** Opening Entries shown block **

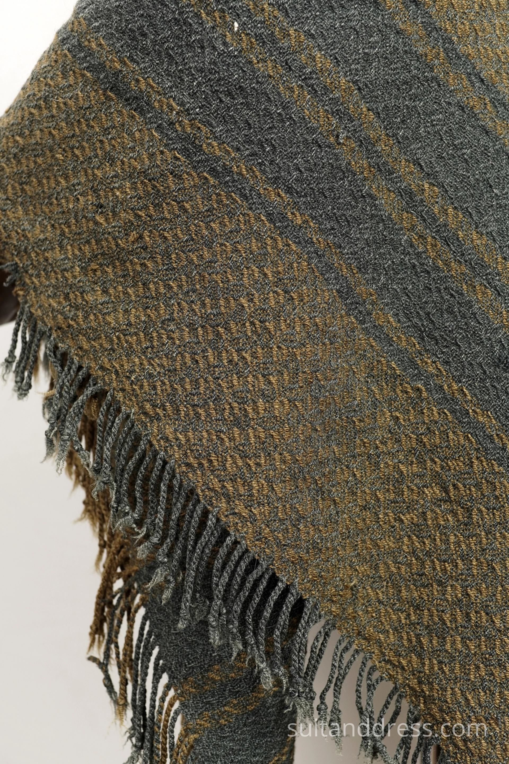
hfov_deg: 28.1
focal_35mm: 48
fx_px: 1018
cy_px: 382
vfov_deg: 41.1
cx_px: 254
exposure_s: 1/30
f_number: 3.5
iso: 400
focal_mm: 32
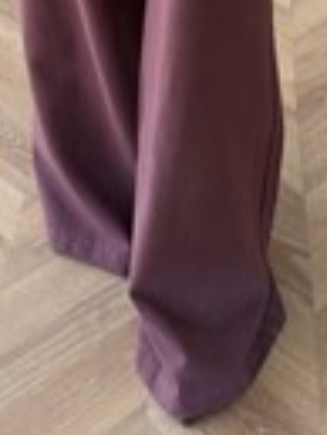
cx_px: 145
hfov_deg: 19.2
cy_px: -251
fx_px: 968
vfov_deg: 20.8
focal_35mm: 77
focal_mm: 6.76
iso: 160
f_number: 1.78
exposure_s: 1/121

** Closing Entries shown block **

All lines from the one containing "f_number: 3.5" through the end of the entries, both ends included, should be written out exactly, with no pictures.

f_number: 3.5
iso: 400
focal_mm: 32
cx_px: 145
hfov_deg: 19.2
cy_px: -251
fx_px: 968
vfov_deg: 20.8
focal_35mm: 77
focal_mm: 6.76
iso: 160
f_number: 1.78
exposure_s: 1/121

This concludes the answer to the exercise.